Data under study Start Marker

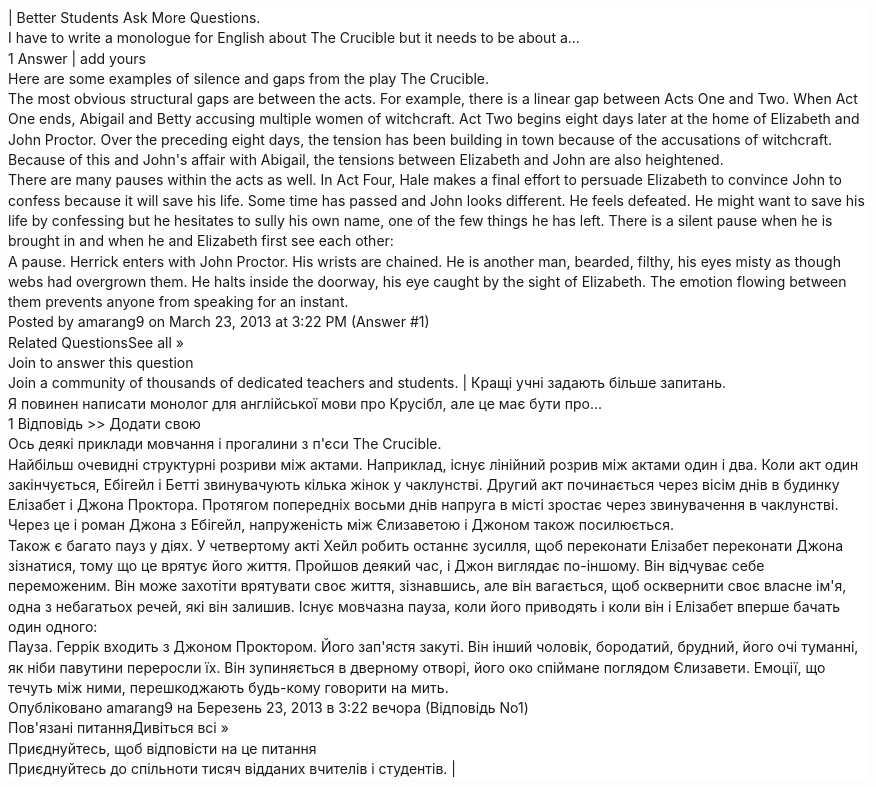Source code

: | Better Students Ask More Questions.<br/>I have to write a monologue for English about The Crucible but it needs to be about a...<br/>1 Answer &#124; add yours<br/>Here are some examples of silence and gaps from the play The Crucible.<br/>The most obvious structural gaps are between the acts. For example, there is a linear gap between Acts One and Two. When Act One ends, Abigail and Betty accusing multiple women of witchcraft. Act Two begins eight days later at the home of Elizabeth and John Proctor. Over the preceding eight days, the tension has been building in town because of the accusations of witchcraft. Because of this and John's affair with Abigail, the tensions between Elizabeth and John are also heightened.<br/>There are many pauses within the acts as well. In Act Four, Hale makes a final effort to persuade Elizabeth to convince John to confess because it will save his life. Some time has passed and John looks different. He feels defeated. He might want to save his life by confessing but he hesitates to sully his own name, one of the few things he has left. There is a silent pause when he is brought in and when he and Elizabeth first see each other:<br/>A pause. Herrick enters with John Proctor. His wrists are chained. He is another man, bearded, filthy, his eyes misty as though webs had overgrown them. He halts inside the doorway, his eye caught by the sight of Elizabeth. The emotion flowing between them prevents anyone from speaking for an instant.<br/>Posted by amarang9 on March 23, 2013 at 3:22 PM (Answer #1)<br/>Related QuestionsSee all »<br/>Join to answer this question<br/>Join a community of thousands of dedicated teachers and students. | Кращі учні задають більше запитань.<br/>Я повинен написати монолог для англійської мови про Крусібл, але це має бути про...<br/>1 Відповідь >> Додати свою<br/>Ось деякі приклади мовчання і прогалини з п'єси The Crucible.<br/>Найбільш очевидні структурні розриви між актами. Наприклад, існує лінійний розрив між актами один і два. Коли акт один закінчується, Ебігейл і Бетті звинувачують кілька жінок у чаклунстві. Другий акт починається через вісім днів в будинку Елізабет і Джона Проктора. Протягом попередніх восьми днів напруга в місті зростає через звинувачення в чаклунстві. Через це і роман Джона з Ебігейл, напруженість між Єлизаветою і Джоном також посилюється.<br/>Також є багато пауз у діях. У четвертому акті Хейл робить останнє зусилля, щоб переконати Елізабет переконати Джона зізнатися, тому що це врятує його життя. Пройшов деякий час, і Джон виглядає по-іншому. Він відчуває себе переможеним. Він може захотіти врятувати своє життя, зізнавшись, але він вагається, щоб осквернити своє власне ім'я, одна з небагатьох речей, які він залишив. Існує мовчазна пауза, коли його приводять і коли він і Елізабет вперше бачать один одного:<br/>Пауза. Геррік входить з Джоном Проктором. Його зап'ястя закуті. Він інший чоловік, бородатий, брудний, його очі туманні, як ніби павутини переросли їх. Він зупиняється в дверному отворі, його око спіймане поглядом Єлизавети. Емоції, що течуть між ними, перешкоджають будь-кому говорити на мить.<br/>Опубліковано amarang9 на Березень 23, 2013 в 3:22 вечора (Відповідь No1)<br/>Пов'язані питанняДивіться всі »<br/>Приєднуйтесь, щоб відповісти на це питання<br/>Приєднуйтесь до спільноти тисяч відданих вчителів і студентів. |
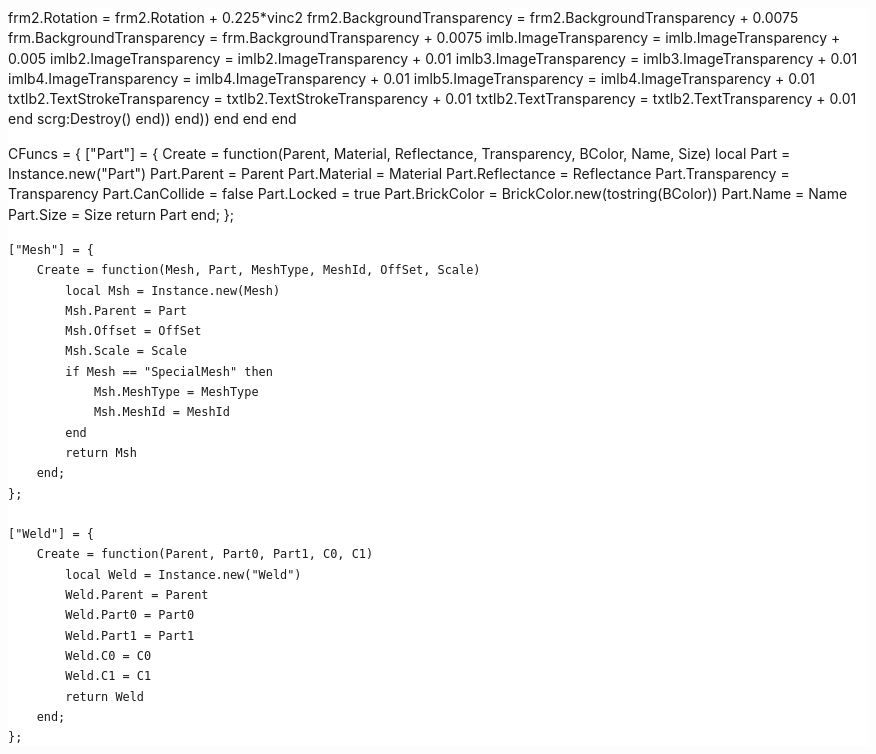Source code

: frm2.Rotation = frm2.Rotation + 0.225*vinc2
frm2.BackgroundTransparency = frm2.BackgroundTransparency + 0.0075
frm.BackgroundTransparency = frm.BackgroundTransparency + 0.0075
imlb.ImageTransparency = imlb.ImageTransparency + 0.005
imlb2.ImageTransparency = imlb2.ImageTransparency + 0.01
imlb3.ImageTransparency = imlb3.ImageTransparency + 0.01
imlb4.ImageTransparency = imlb4.ImageTransparency + 0.01
imlb5.ImageTransparency = imlb4.ImageTransparency + 0.01
txtlb2.TextStrokeTransparency = txtlb2.TextStrokeTransparency + 0.01
txtlb2.TextTransparency = txtlb2.TextTransparency + 0.01
end
scrg:Destroy()
end))
end))
end
end
end

CFuncs = {
	["Part"] = {
		Create = function(Parent, Material, Reflectance, Transparency, BColor, Name, Size)
			local Part = Instance.new("Part")
			Part.Parent = Parent
			Part.Material = Material
			Part.Reflectance = Reflectance
			Part.Transparency = Transparency
			Part.CanCollide = false
			Part.Locked = true
			Part.BrickColor = BrickColor.new(tostring(BColor))
			Part.Name = Name
			Part.Size = Size
			return Part
		end;
	};

	["Mesh"] = {
		Create = function(Mesh, Part, MeshType, MeshId, OffSet, Scale)
			local Msh = Instance.new(Mesh)
			Msh.Parent = Part
			Msh.Offset = OffSet
			Msh.Scale = Scale
			if Mesh == "SpecialMesh" then
				Msh.MeshType = MeshType
				Msh.MeshId = MeshId
			end
			return Msh
		end;
	};

	["Weld"] = {
		Create = function(Parent, Part0, Part1, C0, C1)
			local Weld = Instance.new("Weld")
			Weld.Parent = Parent
			Weld.Part0 = Part0
			Weld.Part1 = Part1
			Weld.C0 = C0
			Weld.C1 = C1
			return Weld
		end;
	};
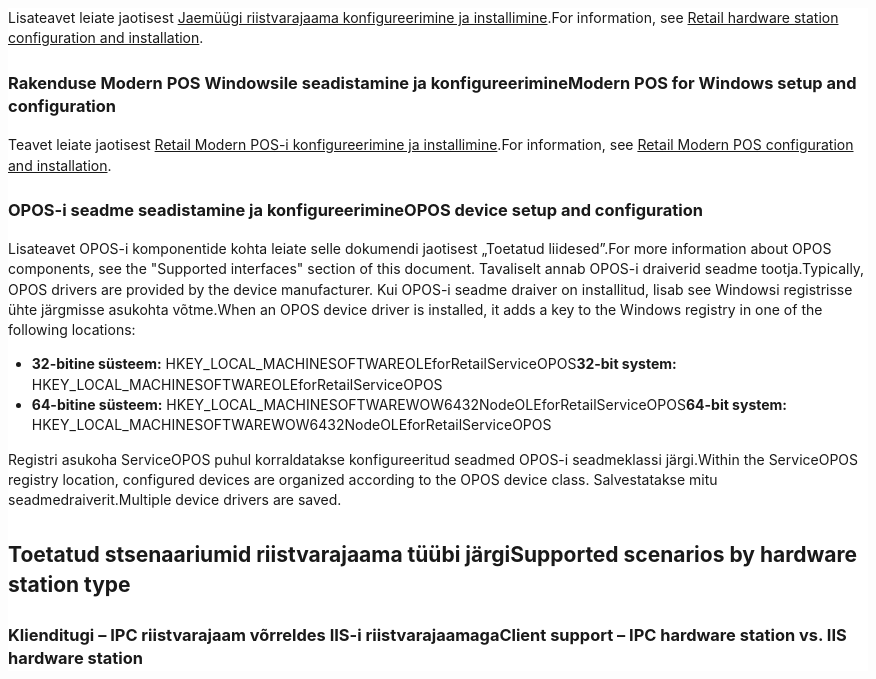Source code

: <span data-ttu-id="a52a6-324">Lisateavet leiate jaotisest [Jaemüügi riistvarajaama konfigureerimine ja installimine](retail-hardware-station-configuration-installation.md).</span><span class="sxs-lookup"><span data-stu-id="a52a6-324">For information, see [Retail hardware station configuration and installation](retail-hardware-station-configuration-installation.md).</span></span>

### <a name="modern-pos-for-windows-setup-and-configuration"></a><span data-ttu-id="a52a6-325">Rakenduse Modern POS Windowsile seadistamine ja konfigureerimine</span><span class="sxs-lookup"><span data-stu-id="a52a6-325">Modern POS for Windows setup and configuration</span></span>

<span data-ttu-id="a52a6-326">Teavet leiate jaotisest [Retail Modern POS-i konfigureerimine ja installimine](retail-modern-pos-device-activation.md).</span><span class="sxs-lookup"><span data-stu-id="a52a6-326">For information, see [Retail Modern POS configuration and installation](retail-modern-pos-device-activation.md).</span></span>

### <a name="opos-device-setup-and-configuration"></a><span data-ttu-id="a52a6-327">OPOS-i seadme seadistamine ja konfigureerimine</span><span class="sxs-lookup"><span data-stu-id="a52a6-327">OPOS device setup and configuration</span></span>

<span data-ttu-id="a52a6-328">Lisateavet OPOS-i komponentide kohta leiate selle dokumendi jaotisest „Toetatud liidesed”.</span><span class="sxs-lookup"><span data-stu-id="a52a6-328">For more information about OPOS components, see the "Supported interfaces" section of this document.</span></span> <span data-ttu-id="a52a6-329">Tavaliselt annab OPOS-i draiverid seadme tootja.</span><span class="sxs-lookup"><span data-stu-id="a52a6-329">Typically, OPOS drivers are provided by the device manufacturer.</span></span> <span data-ttu-id="a52a6-330">Kui OPOS-i seadme draiver on installitud, lisab see Windowsi registrisse ühte järgmisse asukohta võtme.</span><span class="sxs-lookup"><span data-stu-id="a52a6-330">When an OPOS device driver is installed, it adds a key to the Windows registry in one of the following locations:</span></span>

-   <span data-ttu-id="a52a6-331">**32-bitine süsteem:** HKEY\_LOCAL\_MACHINESOFTWAREOLEforRetailServiceOPOS</span><span class="sxs-lookup"><span data-stu-id="a52a6-331">**32-bit system:** HKEY\_LOCAL\_MACHINESOFTWAREOLEforRetailServiceOPOS</span></span>
-   <span data-ttu-id="a52a6-332">**64-bitine süsteem:** HKEY\_LOCAL\_MACHINESOFTWAREWOW6432NodeOLEforRetailServiceOPOS</span><span class="sxs-lookup"><span data-stu-id="a52a6-332">**64-bit system:** HKEY\_LOCAL\_MACHINESOFTWAREWOW6432NodeOLEforRetailServiceOPOS</span></span>

<span data-ttu-id="a52a6-333">Registri asukoha ServiceOPOS puhul korraldatakse konfigureeritud seadmed OPOS-i seadmeklassi järgi.</span><span class="sxs-lookup"><span data-stu-id="a52a6-333">Within the ServiceOPOS registry location, configured devices are organized according to the OPOS device class.</span></span> <span data-ttu-id="a52a6-334">Salvestatakse mitu seadmedraiverit.</span><span class="sxs-lookup"><span data-stu-id="a52a6-334">Multiple device drivers are saved.</span></span>

## <a name="supported-scenarios-by-hardware-station-type"></a><span data-ttu-id="a52a6-335">Toetatud stsenaariumid riistvarajaama tüübi järgi</span><span class="sxs-lookup"><span data-stu-id="a52a6-335">Supported scenarios by hardware station type</span></span>
### <a name="client-support--ipc-hardware-station-vs-iis-hardware-station"></a><span data-ttu-id="a52a6-336">Klienditugi – IPC riistvarajaam võrreldes IIS-i riistvarajaamaga</span><span class="sxs-lookup"><span data-stu-id="a52a6-336">Client support – IPC hardware station vs. IIS hardware station</span></span>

Data under study End Marker

• What is being asked:
Would you please copy, word for word, everything above from the line containing "leiate jaotisest [Jaemüügi" down to the line containing "device setup and configuration</span></span>", those two lines included?

• Written answer:
: <span data-ttu-id="a52a6-324">Lisateavet leiate jaotisest [Jaemüügi riistvarajaama konfigureerimine ja installimine](retail-hardware-station-configuration-installation.md).</span><span class="sxs-lookup"><span data-stu-id="a52a6-324">For information, see [Retail hardware station configuration and installation](retail-hardware-station-configuration-installation.md).</span></span>

### <a name="modern-pos-for-windows-setup-and-configuration"></a><span data-ttu-id="a52a6-325">Rakenduse Modern POS Windowsile seadistamine ja konfigureerimine</span><span class="sxs-lookup"><span data-stu-id="a52a6-325">Modern POS for Windows setup and configuration</span></span>

<span data-ttu-id="a52a6-326">Teavet leiate jaotisest [Retail Modern POS-i konfigureerimine ja installimine](retail-modern-pos-device-activation.md).</span><span class="sxs-lookup"><span data-stu-id="a52a6-326">For information, see [Retail Modern POS configuration and installation](retail-modern-pos-device-activation.md).</span></span>

### <a name="opos-device-setup-and-configuration"></a><span data-ttu-id="a52a6-327">OPOS-i seadme seadistamine ja konfigureerimine</span><span class="sxs-lookup"><span data-stu-id="a52a6-327">OPOS device setup and configuration</span></span>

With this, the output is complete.